Published online by Cambridge University Press: 05 May 2015
In the early phase of the war, Constantin Schneider, an Austro-Hungarian infantry officer with the 8th Division, 4th Army, noted in his diary a brief religious scene that made a strong impression in his memory. After the division's “baptism of fire” near the town of Belz in Galicia in August 1914, Schneider observed a group of Austro-Hungarian soldiers praying together: “On a tree near a small meadow hung a squalid picture of a saint. Here the men crowded together and murmured prayers. Since the first battle, did the men become God-fearing, or from belief did a secret power actually spring forth that was more powerful than death?” Schneider never answered the question, but he touched on important parts of religious faith: for some soldiers, the experience of battle and its brush with existential chaos made them discover (or rediscover) religious feelings.

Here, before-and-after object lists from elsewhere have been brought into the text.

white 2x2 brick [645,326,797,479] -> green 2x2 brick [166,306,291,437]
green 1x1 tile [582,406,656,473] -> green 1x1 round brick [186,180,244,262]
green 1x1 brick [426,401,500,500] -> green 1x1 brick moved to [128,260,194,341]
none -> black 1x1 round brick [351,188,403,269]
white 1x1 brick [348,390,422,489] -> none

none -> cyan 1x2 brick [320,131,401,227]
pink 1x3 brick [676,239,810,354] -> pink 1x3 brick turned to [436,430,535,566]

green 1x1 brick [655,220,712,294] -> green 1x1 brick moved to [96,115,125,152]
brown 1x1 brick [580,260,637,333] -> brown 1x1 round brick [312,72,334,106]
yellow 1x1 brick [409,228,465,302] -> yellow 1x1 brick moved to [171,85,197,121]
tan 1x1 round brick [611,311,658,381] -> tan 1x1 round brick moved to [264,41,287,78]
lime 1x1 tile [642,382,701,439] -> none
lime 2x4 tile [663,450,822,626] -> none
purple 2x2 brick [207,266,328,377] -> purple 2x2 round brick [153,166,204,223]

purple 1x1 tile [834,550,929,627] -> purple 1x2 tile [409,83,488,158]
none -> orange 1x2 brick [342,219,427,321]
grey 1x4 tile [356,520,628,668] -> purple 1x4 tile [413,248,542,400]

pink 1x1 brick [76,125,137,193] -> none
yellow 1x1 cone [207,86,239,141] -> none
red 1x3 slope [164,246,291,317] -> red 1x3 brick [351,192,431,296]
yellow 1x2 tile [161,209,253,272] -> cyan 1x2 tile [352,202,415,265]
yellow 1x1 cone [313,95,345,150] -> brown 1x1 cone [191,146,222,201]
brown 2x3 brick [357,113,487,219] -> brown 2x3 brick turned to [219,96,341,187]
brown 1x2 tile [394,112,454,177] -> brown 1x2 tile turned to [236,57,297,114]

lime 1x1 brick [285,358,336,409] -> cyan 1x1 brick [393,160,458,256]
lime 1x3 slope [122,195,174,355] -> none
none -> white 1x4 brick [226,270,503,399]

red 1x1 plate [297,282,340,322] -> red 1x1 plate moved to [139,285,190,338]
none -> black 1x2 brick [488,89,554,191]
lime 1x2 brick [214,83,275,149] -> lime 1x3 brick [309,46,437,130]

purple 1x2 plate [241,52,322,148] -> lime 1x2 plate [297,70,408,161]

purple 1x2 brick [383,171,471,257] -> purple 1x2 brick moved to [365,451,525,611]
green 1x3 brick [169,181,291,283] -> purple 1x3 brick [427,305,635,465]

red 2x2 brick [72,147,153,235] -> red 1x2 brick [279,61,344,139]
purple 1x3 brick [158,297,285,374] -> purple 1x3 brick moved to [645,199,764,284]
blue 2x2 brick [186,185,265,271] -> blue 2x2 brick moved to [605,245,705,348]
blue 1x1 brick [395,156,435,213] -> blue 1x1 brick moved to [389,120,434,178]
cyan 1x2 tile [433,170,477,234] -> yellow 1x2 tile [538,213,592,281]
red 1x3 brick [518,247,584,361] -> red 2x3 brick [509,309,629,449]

In many instances, soldiers’ preexisting religious faith helped them to cope with the horrors of battle. Schneider did not mention, however, that combat also caused soldiers to abandon their religious faith – a subject that for many Great War histories is the sole way of representing religious believers’ reactions to industrial warfare.
Much ink has already been spilled on the topic of disenchantment. Contrary to believers’ stereotypes about the rush to religion during time of war, there certainly were atheists in foxholes, and moreover, it was precisely the encounter with industrialized mass carnage that made some religious believers abandon their religious faith. The archetypal hellish landscape of the Western Front served as the potent symbol of a loss of faith, the shattered illusions of the pre-1914 world. The English artist Paul Nash succinctly described his impressions of the trench setting: “No pen or drawing can convey this country – the normal setting of the battles taking place day and night, month after month.